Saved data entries
▬▬▬▬▬▬
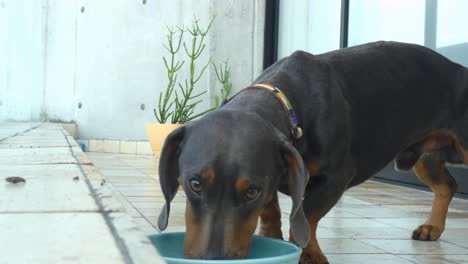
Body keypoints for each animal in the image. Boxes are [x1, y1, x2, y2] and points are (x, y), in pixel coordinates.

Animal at [156, 40, 468, 262]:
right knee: (447, 185)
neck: (287, 102)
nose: (214, 257)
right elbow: (272, 213)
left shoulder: (335, 179)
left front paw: (309, 254)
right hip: (426, 158)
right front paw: (273, 236)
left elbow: (305, 215)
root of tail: (459, 68)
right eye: (194, 184)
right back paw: (432, 227)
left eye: (251, 191)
▬▬▬▬▬▬
Work instruction:
Report all lines above with "left".

Solution to the exercise:
left shoulder: (335, 179)
left front paw: (309, 254)
left elbow: (305, 215)
left eye: (251, 191)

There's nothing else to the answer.